By sheer coincidence, just at that moment, the UNC councillor for the area happened by that specific home, bearing a hefty food hamper for the owner. Imagine the “lucky” councillor’s pleasure at his good fortune as he was not only able to present his gift on camera but also to give his unbiased—yeah, right!—take on the flooding situation.
Just to be clear, TV news is live but a “package” inside the news is a pre-recorded item: the video, sound bites and reporter’s voice tracks are all edited together back in the studio where the reporter tells the video editor what is to be included and what omitted.
Similarly, a skit promoting the same television channel’s 2017 year-end news review was planned, shot and edited. Since the promo was aired repeatedly from mid-December, it is a fair conclusion that those in authority—some of whom had roles in the skit—saw nothing wrong with its contents.
In the video, a senior reporter and news anchor bursts out of an editorial meeting, furious at being assigned the impossible task of producing a review in three days. Once out of earshot of her principals, she screams, with undisguised fury: “Why the FARIS AL-RAWI these (unintelligible) people have to pick me!”

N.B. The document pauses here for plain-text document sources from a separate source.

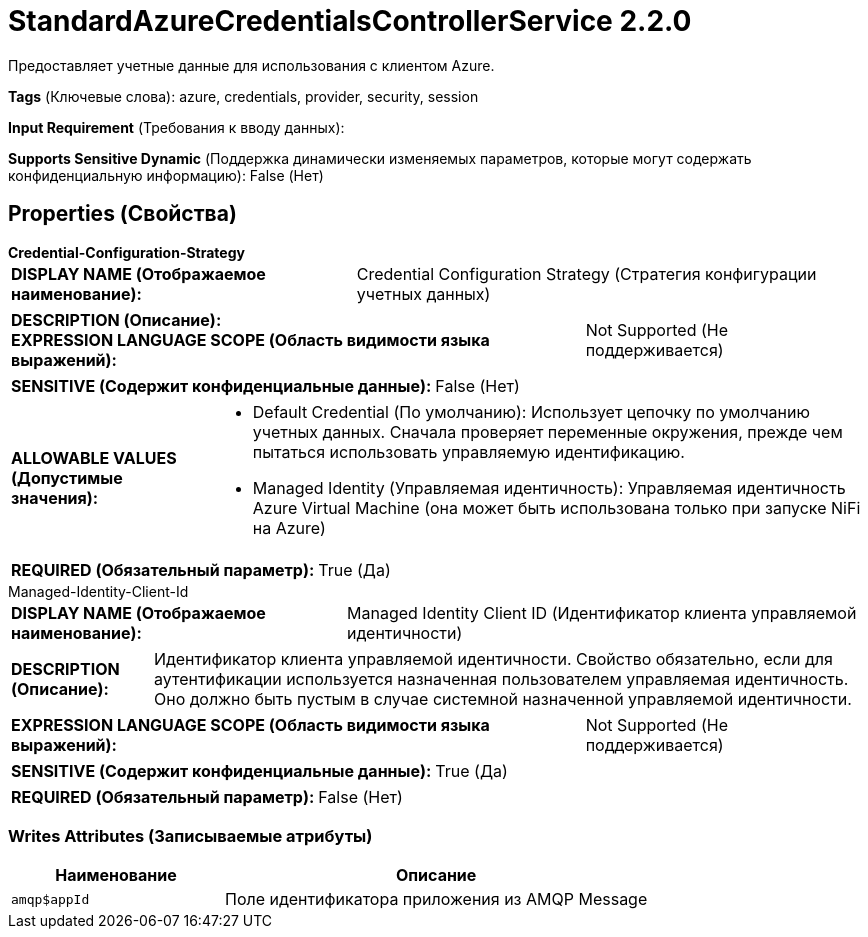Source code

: = StandardAzureCredentialsControllerService 2.2.0

Предоставляет учетные данные для использования с клиентом Azure.

[horizontal]
*Tags* (Ключевые слова):
azure, credentials, provider, security, session
[horizontal]
*Input Requirement* (Требования к вводу данных):

[horizontal]
*Supports Sensitive Dynamic* (Поддержка динамически изменяемых параметров, которые могут содержать конфиденциальную информацию):
 False (Нет) 



== Properties (Свойства)


.*Credential-Configuration-Strategy*
************************************************
[horizontal]
*DISPLAY NAME (Отображаемое наименование):*:: Credential Configuration Strategy (Стратегия конфигурации учетных данных)

[horizontal]
*DESCRIPTION (Описание):*:: 


[horizontal]
*EXPRESSION LANGUAGE SCOPE (Область видимости языка выражений):*:: Not Supported (Не поддерживается)
[horizontal]
*SENSITIVE (Содержит конфиденциальные данные):*::  False (Нет) 

[horizontal]
*ALLOWABLE VALUES (Допустимые значения):*::

* Default Credential (По умолчанию): Использует цепочку по умолчанию учетных данных. Сначала проверяет переменные окружения, прежде чем пытаться использовать управляемую идентификацию. 

* Managed Identity (Управляемая идентичность): Управляемая идентичность Azure Virtual Machine (она может быть использована только при запуске NiFi на Azure) 


[horizontal]
*REQUIRED (Обязательный параметр):*::  True (Да) 
************************************************
.Managed-Identity-Client-Id
************************************************
[horizontal]
*DISPLAY NAME (Отображаемое наименование):*:: Managed Identity Client ID (Идентификатор клиента управляемой идентичности)

[horizontal]
*DESCRIPTION (Описание):*:: Идентификатор клиента управляемой идентичности. Свойство обязательно, если для аутентификации используется назначенная пользователем управляемая идентичность. Оно должно быть пустым в случае системной назначенной управляемой идентичности.


[horizontal]
*EXPRESSION LANGUAGE SCOPE (Область видимости языка выражений):*:: Not Supported (Не поддерживается)
[horizontal]
*SENSITIVE (Содержит конфиденциальные данные):*::  True (Да) 

[horizontal]
*REQUIRED (Обязательный параметр):*::  False (Нет) 
************************************************














=== Writes Attributes (Записываемые атрибуты)

[cols="1a,2a",options="header",]
|===
|Наименование |Описание

|`amqp$appId`
|Поле идентификатора приложения из AMQP Message

|===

The question citizens must ask themselves is this: is it any easier than it is for the radio talk-show-host-cum-news anchor/Head of News for the reporter who uses the AG’s name as an expletive to differentiate herself from the journalist whose nightly reporting viewers are being asked to trust? In the skit, remember, she is playing herself!

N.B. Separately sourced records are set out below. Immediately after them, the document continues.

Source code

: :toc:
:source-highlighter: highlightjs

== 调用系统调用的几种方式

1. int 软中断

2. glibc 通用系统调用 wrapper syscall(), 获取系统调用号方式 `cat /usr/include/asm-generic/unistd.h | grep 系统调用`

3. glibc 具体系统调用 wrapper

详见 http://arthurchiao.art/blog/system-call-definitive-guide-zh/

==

Perhaps we can find an answer in a 15 January exchange involving the three-in-one half of radio’s dynamic duo.
The topic was the controversial comments made by Tobago House of Assembly’s Agatha Carrington said to be aimed at a “Ms Israel,” a member of the minority in the House.
Sidekick: “Those words were meant to hurt.”
Three-in-one: “I think Agatha Carrington should resign. Those words were meant to hurt.”
Later, accused by callers of taking sides, he sought, à la Spoiler, to distance himself from himself, the talk show host from the newsman.
“(Station named) did not call on Carrington to resign,” said the Head of News, insisting that the call had come from him as an individual.
If that is your defence, sir, as Dr Rowley recently said to Roodal Moonilal, you have my sympathy. For more years than I can remember, the cultured voice on the station’s promo has been reminding listeners that it is the station’s policy to espouse views “with the objective of moving opinion in the direction we believe is best for the country.”
Laudably honest. And that really is the point of this piece.
Ordinary citizens may not understand the full range of tools available to broadcast practitioners but they certainly are quite familiar with the on-off switch and the buttons that change the dial. Media houses have a responsibility to be impartial or, failing that, to declare their political allegiance because their audience should be left in no doubt as to what to expect when they lock on to a station or a channel.
And if they fail to do either one or the other, one expects that, as the regulating body, the Telecommunications Authority will have the teeth—and the cojones—to take action.
But there is at least a 95.5% chance, I submit, that they will not.